I've always been a canon guy. I've owned 300D, 350D, then onwards to the mid-range 30D, 40D, 50D. I stopped there.

Recently though i've been wanting to get back into it all. I'm looking for a camera.

What would you recommend for:

- Under 1K with glass

- Under 2K with glass.

I would want to have the better build quality / larger camera than the entry level models. OH, and it has to be Canon..

Cheeers!


----------



## Boots (Sep 22, 2018)

I've bought quite a few cameras and lenses on eBay, and no problems so far. I tend to go for professional cameras, the model before the current one. I got a 1Ds mk III about three years ago for £800, and a 7D mk II about the same time for £700. I'm sure those prices will have come down a lot since then, but I'm happy with what I have and stopped looking.

I have bought a variety of L lenses for typically less than £500 each. Zooms, prime lenses and even tilt shift lenses - again no problems and a big discount off the new price.

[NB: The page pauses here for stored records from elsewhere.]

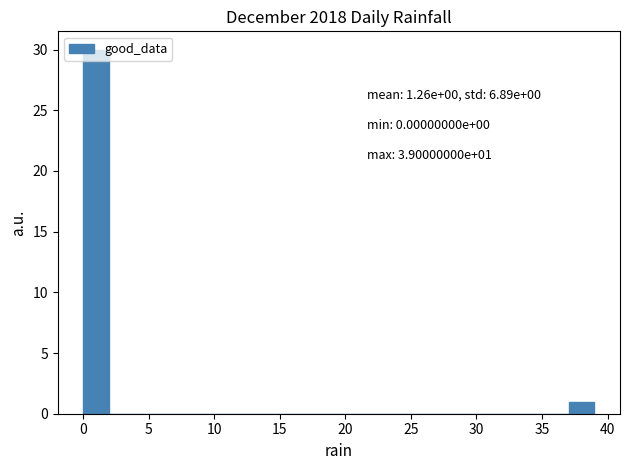

Read against the x-axis, roughly where is the centre of the tallest bar?

1.0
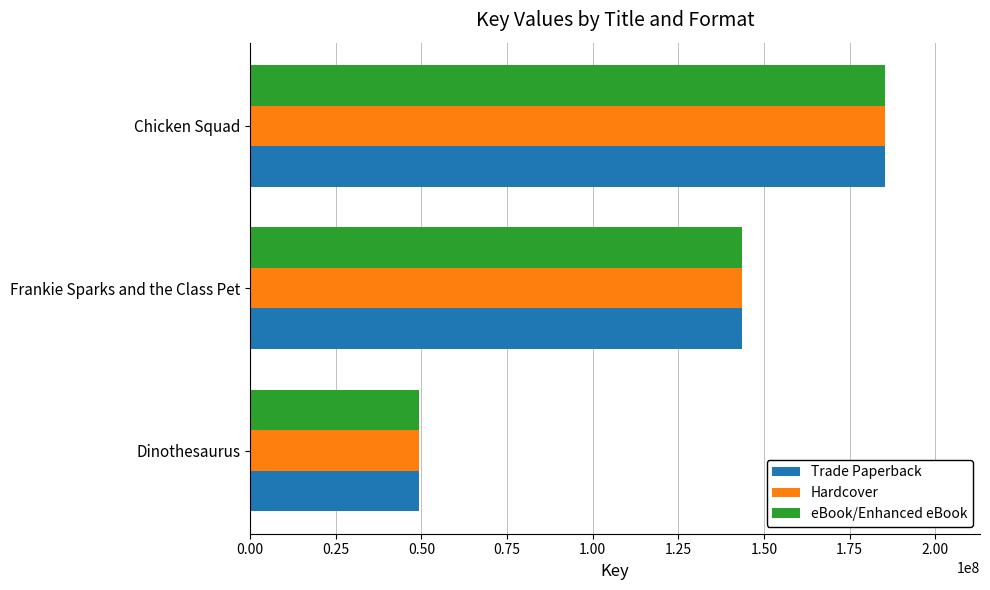

What is the sum of all eBook/Enhanced eBook values?

378277434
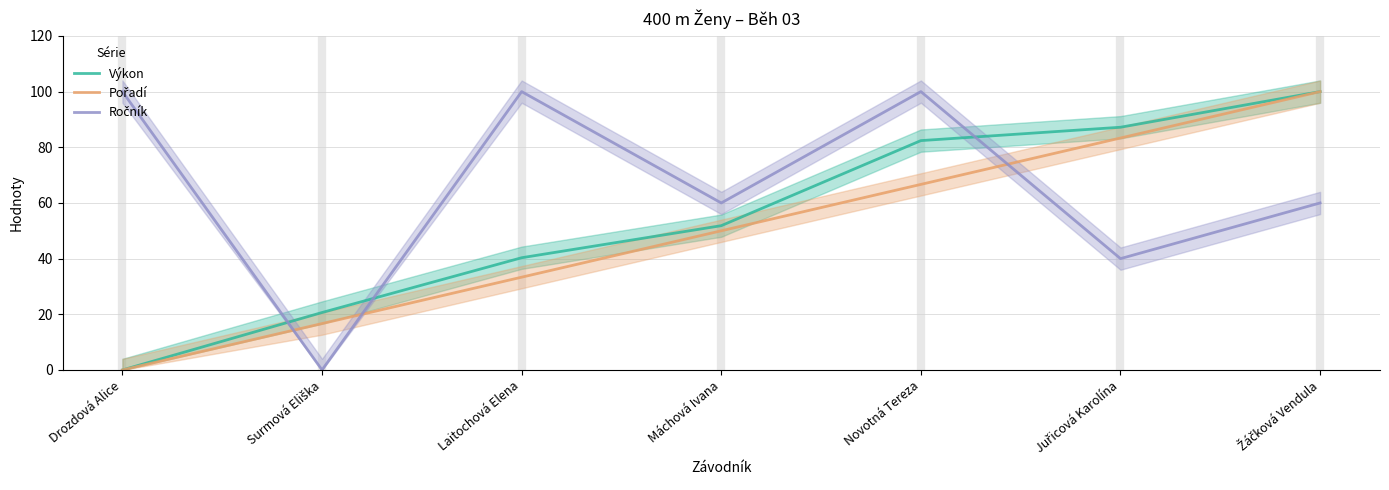

Where does the Pořadí series first go above 50?

Novotná Tereza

You obviously do need to read between the lines in the advert, try to start a conversation with the vendor to get a measure of the person, and be prepared to wait - I must have walked away from several hundred offers.

Good luck


----------



## Reamer (Oct 15, 2018)

Depends what you like to take images of.

I've never really done the middle ground with Canon as I started with a 750D and went to 5D Mark IV.

The 6D Mark II is nice for the price but that limits you on glass unless you want to do something like portrait, in which case you can get a really nice Sigma prime within the budget, or worst case slightly over. But the Sigma Art lenses are INCREDIBLE for the price.


----------



## Absolute (Jan 20, 2008)

What do you think of the 7D? Is that old now?

I like to take pictures of landscape.

The plan is to also get into watch photography.


----------